Re: File API: closed Blob objects

On Dec 12, 2013 9:55 AM, "Arun Ranganathan" <arun@mozilla.com> wrote:
>
> On Dec 12, 2013, at 10:07 AM, Anne van Kesteren wrote:
>
>> See https://www.w3.org/Bugs/Public/show_bug.cgi?id=24072 for context.
>>
>> What's the use case for close()?
>
>
>
> Essentially, the use case is for web developers to be able to flush a
Blob reference that isn't used, allowing the user agent to manage resources.
>
> This was expressed in:
https://www.w3.org/Bugs/Public/show_bug.cgi?id=16952#c2

Generally it is not good to rely on GC for "very heavy" resources. This is
also why we have Worker.close()

>> If we are to have close(), let's define it in such a way that once you
>> invoke it the Blob represents the empty byte sequence. This way other
>> code that takes and operates on Blob objects does not have to special
>> case closed Blob objects, but can just treat them as Blob objects that
>> happen to be empty.
>
>
>
> Currently, we say that :
>
> "Calling the close method on a Blob must disable it such that it cannot
be used again; dereferencing a blob: URL bound to a Blob object on which
close() has been called results in a network error. A Blob on which close()
has been called must have a size of 0. This must be an irreversible and
non-idempotent operation; once close() has been called on a Blob, that Blob
cannot be used again."

Reading from a Blob that has been closed() is a developer error with high
degree of certainty. Nothing useful can come out of that.

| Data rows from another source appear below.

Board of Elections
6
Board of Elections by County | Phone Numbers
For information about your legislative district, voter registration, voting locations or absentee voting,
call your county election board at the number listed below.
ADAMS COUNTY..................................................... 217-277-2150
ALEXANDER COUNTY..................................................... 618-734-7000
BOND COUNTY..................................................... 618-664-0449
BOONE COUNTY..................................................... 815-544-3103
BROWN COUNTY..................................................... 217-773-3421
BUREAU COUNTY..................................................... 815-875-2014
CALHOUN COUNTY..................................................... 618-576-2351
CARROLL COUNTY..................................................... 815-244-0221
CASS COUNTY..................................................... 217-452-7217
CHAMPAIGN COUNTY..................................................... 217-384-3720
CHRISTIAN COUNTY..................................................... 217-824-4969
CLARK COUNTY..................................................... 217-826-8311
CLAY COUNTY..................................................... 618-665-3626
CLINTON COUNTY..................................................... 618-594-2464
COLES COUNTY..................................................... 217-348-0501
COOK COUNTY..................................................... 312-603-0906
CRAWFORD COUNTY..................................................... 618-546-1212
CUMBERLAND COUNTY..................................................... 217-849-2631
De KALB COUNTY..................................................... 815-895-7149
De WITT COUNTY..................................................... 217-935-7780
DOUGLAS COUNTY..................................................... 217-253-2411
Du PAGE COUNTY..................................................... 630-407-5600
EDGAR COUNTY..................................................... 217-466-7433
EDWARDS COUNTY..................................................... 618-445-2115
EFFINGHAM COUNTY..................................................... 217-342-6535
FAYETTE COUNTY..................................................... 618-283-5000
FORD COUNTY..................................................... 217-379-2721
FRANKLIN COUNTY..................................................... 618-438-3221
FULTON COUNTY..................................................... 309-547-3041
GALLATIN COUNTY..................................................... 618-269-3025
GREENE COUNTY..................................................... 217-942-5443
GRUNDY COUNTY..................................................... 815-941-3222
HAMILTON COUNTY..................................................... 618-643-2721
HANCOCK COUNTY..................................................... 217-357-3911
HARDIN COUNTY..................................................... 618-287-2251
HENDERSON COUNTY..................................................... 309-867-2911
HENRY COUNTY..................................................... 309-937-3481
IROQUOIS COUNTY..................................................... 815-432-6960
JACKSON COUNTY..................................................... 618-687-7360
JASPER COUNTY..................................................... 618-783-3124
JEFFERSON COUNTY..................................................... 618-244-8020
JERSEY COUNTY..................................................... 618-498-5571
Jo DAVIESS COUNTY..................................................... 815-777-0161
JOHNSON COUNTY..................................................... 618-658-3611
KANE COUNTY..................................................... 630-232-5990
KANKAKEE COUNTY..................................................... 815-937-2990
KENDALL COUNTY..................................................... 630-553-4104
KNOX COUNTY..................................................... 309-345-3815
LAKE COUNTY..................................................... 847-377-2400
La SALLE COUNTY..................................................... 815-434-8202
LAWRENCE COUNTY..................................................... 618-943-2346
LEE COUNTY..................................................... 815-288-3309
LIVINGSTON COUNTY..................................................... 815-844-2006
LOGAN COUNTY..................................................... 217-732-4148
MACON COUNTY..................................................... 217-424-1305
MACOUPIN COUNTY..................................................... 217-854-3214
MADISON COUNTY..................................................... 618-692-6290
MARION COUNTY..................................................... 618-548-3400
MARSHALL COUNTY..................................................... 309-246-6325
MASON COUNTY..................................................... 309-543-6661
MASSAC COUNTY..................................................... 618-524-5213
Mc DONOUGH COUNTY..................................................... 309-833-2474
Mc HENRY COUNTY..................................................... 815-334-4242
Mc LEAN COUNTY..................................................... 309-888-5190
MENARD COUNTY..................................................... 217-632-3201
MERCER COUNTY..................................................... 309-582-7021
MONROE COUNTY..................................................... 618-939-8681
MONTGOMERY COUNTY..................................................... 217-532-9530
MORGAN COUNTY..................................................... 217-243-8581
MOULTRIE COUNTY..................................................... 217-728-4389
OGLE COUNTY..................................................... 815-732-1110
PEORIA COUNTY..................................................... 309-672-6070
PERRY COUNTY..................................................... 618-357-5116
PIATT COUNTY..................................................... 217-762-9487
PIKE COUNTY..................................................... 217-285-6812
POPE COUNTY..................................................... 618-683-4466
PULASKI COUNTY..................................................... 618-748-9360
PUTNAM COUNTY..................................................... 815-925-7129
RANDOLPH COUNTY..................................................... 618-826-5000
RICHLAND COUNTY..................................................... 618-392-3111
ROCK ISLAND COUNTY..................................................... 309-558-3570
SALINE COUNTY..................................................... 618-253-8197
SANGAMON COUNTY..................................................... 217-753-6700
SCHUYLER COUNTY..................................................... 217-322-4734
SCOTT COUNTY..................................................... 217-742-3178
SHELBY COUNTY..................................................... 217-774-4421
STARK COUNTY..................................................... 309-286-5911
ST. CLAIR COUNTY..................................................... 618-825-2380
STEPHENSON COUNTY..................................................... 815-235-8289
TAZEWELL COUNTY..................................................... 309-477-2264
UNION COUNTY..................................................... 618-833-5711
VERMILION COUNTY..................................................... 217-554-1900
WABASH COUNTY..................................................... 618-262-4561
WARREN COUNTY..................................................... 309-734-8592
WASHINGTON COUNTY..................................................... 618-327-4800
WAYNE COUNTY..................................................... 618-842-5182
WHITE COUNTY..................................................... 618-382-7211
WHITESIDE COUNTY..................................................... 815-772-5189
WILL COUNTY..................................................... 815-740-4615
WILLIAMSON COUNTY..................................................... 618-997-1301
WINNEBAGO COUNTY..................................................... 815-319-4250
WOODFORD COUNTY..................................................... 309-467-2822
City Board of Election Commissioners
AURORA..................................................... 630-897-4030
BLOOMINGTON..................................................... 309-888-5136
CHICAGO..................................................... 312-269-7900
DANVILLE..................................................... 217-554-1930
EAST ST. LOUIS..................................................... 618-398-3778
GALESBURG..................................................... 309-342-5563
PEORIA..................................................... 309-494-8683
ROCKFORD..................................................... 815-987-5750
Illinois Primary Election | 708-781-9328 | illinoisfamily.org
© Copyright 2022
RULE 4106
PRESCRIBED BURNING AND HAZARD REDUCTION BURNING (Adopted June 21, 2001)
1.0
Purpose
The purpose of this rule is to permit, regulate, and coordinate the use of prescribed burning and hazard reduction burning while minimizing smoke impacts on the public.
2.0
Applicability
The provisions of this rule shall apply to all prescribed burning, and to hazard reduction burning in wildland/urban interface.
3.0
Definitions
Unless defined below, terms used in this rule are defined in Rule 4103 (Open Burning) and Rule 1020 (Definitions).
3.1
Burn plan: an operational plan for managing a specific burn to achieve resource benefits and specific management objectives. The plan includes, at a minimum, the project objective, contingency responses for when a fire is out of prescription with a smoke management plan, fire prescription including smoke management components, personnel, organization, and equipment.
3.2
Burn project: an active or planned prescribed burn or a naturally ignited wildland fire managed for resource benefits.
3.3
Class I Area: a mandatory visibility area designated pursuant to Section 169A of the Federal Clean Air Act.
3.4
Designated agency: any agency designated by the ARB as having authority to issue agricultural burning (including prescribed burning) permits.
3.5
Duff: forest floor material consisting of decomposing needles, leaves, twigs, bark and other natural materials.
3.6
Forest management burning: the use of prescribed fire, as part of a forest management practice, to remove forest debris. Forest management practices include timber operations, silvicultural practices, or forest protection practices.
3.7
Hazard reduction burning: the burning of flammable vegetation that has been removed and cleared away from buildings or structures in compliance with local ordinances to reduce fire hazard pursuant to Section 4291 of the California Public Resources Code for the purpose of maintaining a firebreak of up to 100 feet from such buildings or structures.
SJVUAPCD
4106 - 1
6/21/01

So I think we do the developer a benefit by treating it as such and
signaling an error through whatever mechanism is appropriate depending on
how the reading was done.

We can certainly debate if throwing an exception or if asynchronously
reporting a network error is the right thing to do for things like
XHR.send(closedBlob) or FileReader.readAsX(closedBlob).